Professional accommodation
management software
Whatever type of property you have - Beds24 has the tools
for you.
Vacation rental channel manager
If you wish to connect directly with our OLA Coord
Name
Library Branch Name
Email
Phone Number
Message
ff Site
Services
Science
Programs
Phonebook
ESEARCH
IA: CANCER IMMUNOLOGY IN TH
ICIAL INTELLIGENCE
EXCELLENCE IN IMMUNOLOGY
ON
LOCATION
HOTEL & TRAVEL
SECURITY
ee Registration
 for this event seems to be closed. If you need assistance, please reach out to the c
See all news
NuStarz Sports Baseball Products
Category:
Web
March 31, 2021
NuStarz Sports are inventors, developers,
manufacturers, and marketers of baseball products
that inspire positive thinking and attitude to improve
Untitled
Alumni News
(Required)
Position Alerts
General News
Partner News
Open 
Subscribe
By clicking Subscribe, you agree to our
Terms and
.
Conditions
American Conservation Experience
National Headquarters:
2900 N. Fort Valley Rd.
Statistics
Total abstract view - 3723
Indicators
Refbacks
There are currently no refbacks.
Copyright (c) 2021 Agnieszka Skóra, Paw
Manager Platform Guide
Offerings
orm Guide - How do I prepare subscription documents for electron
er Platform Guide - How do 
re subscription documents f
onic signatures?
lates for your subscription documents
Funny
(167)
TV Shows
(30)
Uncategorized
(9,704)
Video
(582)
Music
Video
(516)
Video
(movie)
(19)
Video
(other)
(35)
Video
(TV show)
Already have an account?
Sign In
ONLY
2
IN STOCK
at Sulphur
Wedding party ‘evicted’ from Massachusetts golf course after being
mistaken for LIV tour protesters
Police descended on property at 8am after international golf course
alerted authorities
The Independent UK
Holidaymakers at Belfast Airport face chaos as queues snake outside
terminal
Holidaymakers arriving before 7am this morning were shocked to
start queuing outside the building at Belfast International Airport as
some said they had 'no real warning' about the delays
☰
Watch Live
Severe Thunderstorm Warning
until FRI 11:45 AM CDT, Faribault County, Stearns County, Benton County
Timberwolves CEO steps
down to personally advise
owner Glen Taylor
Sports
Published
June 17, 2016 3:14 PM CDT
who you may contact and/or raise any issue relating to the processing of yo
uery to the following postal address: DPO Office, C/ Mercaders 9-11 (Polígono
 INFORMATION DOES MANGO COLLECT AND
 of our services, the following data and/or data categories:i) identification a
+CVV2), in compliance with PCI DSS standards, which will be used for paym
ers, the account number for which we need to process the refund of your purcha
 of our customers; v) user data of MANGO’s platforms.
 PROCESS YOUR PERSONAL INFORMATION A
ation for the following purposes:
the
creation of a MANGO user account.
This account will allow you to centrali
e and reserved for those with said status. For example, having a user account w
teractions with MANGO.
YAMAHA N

+===+

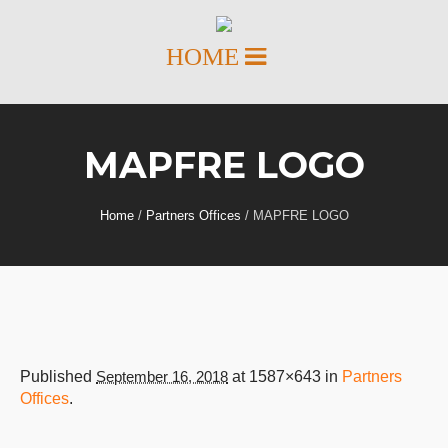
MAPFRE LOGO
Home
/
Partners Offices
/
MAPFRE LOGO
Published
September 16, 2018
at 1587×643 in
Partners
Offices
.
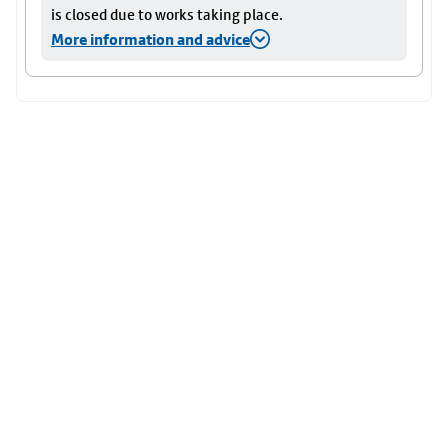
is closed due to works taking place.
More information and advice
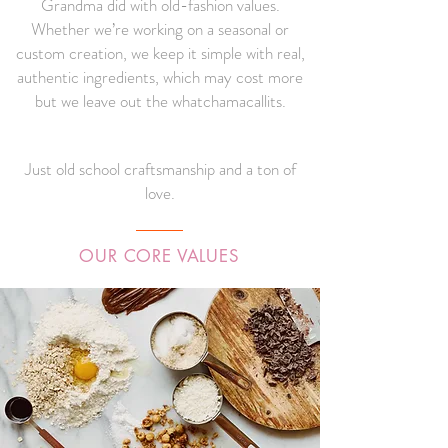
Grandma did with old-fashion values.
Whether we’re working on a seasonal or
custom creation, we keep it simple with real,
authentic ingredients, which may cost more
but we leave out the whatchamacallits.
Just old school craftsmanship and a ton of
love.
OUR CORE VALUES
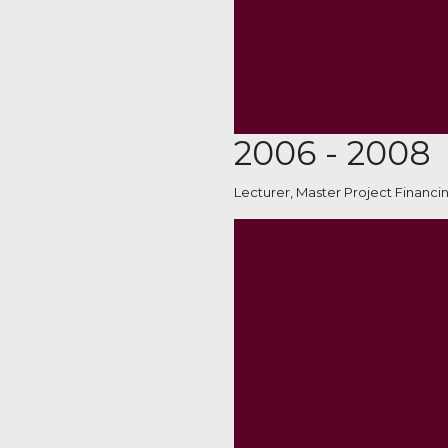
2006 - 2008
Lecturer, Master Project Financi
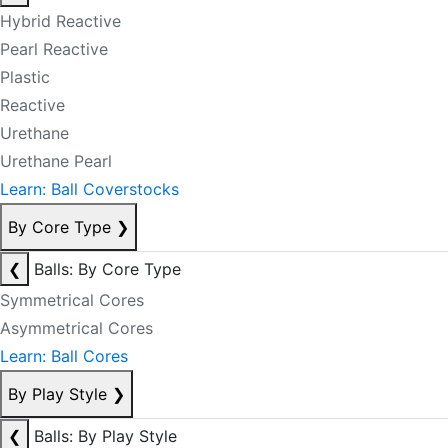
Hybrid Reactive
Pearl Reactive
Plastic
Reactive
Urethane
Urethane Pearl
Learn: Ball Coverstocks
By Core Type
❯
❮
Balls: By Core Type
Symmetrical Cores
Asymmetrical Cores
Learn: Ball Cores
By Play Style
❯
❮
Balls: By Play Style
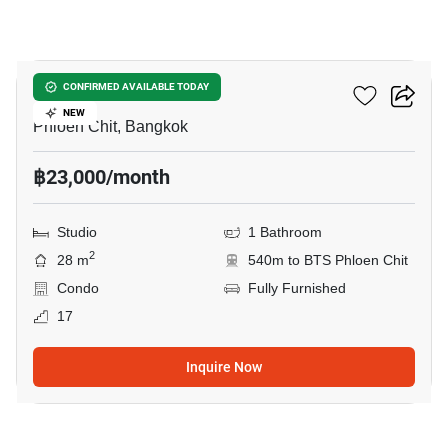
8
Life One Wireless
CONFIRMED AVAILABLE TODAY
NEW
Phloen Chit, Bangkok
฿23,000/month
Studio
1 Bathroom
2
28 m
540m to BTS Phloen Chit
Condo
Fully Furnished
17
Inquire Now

+===+

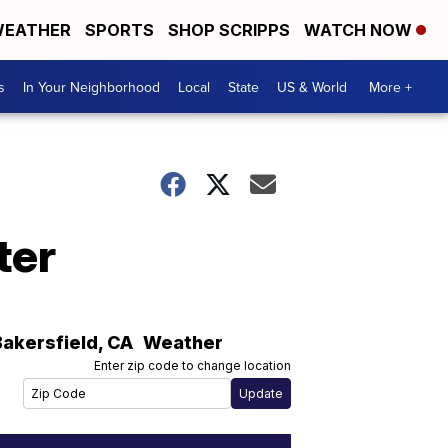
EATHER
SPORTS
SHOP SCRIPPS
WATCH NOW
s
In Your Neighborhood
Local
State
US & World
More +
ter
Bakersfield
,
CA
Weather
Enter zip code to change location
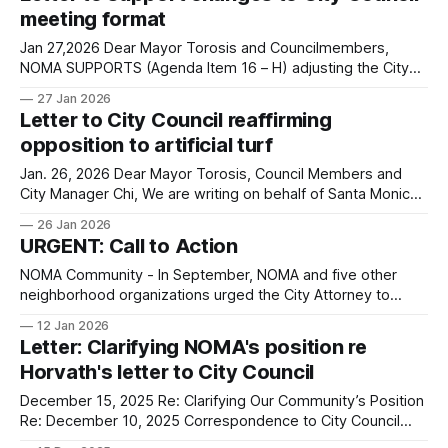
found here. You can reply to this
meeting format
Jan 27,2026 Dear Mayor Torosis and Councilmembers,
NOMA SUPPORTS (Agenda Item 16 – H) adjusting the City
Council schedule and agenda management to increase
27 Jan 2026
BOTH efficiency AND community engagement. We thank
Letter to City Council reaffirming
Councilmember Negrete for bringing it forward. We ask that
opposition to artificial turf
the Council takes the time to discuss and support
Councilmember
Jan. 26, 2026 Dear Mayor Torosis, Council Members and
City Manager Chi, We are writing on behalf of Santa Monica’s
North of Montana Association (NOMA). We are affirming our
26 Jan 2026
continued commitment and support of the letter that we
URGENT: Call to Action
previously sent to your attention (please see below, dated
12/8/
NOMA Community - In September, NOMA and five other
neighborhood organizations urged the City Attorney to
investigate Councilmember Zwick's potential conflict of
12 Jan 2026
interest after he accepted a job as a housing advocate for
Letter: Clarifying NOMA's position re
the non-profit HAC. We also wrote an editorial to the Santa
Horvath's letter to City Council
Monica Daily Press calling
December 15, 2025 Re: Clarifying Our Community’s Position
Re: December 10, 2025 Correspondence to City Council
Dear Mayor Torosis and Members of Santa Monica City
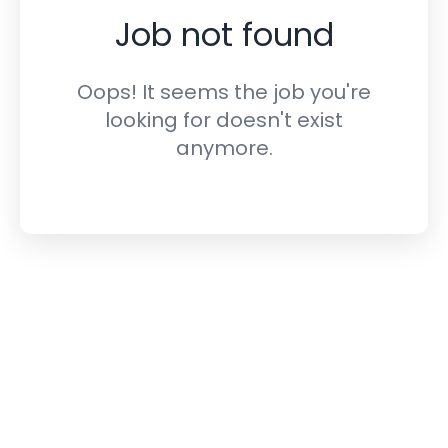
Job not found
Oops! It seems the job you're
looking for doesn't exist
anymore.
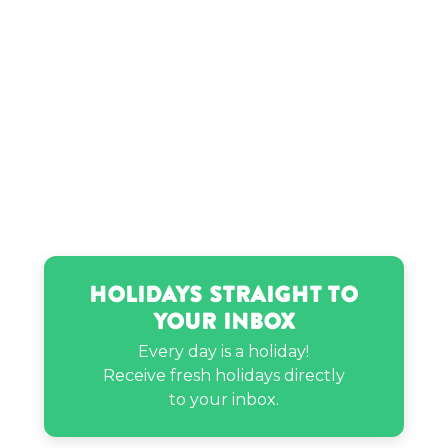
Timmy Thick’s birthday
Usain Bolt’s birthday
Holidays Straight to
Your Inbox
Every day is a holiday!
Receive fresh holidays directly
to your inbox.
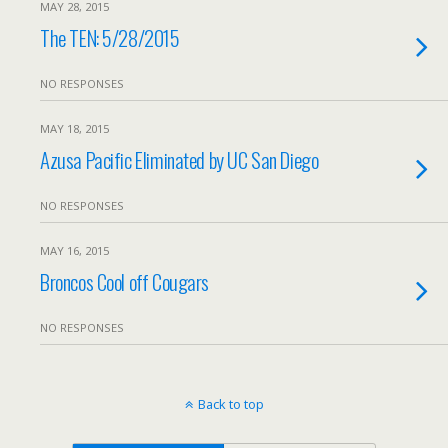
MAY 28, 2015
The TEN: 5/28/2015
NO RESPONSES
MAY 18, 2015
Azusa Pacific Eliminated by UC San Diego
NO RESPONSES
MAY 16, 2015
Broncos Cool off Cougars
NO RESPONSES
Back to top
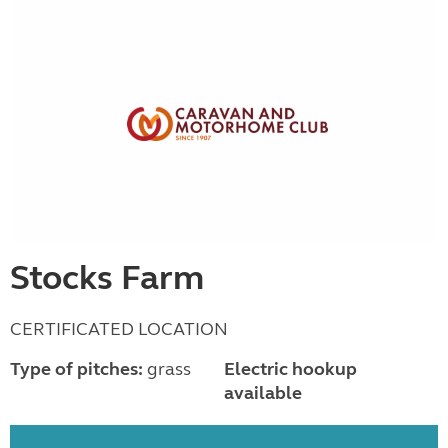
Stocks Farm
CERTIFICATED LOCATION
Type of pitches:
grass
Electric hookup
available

+===+

• _TASK DETAILS_
From the listing, pull out everything from the line containing "found here. You can reply to this" down to the line containing "URGENT: Call to Action", both ends included, and reproduce those lines word for word.

• _RESULT OF THIS EXERCISE_
found here. You can reply to this
meeting format
Jan 27,2026 Dear Mayor Torosis and Councilmembers,
NOMA SUPPORTS (Agenda Item 16 – H) adjusting the City
Council schedule and agenda management to increase
27 Jan 2026
BOTH efficiency AND community engagement. We thank
Letter to City Council reaffirming
Councilmember Negrete for bringing it forward. We ask that
opposition to artificial turf
the Council takes the time to discuss and support
Councilmember
Jan. 26, 2026 Dear Mayor Torosis, Council Members and
City Manager Chi, We are writing on behalf of Santa Monica’s
North of Montana Association (NOMA). We are affirming our
26 Jan 2026
continued commitment and support of the letter that we
URGENT: Call to Action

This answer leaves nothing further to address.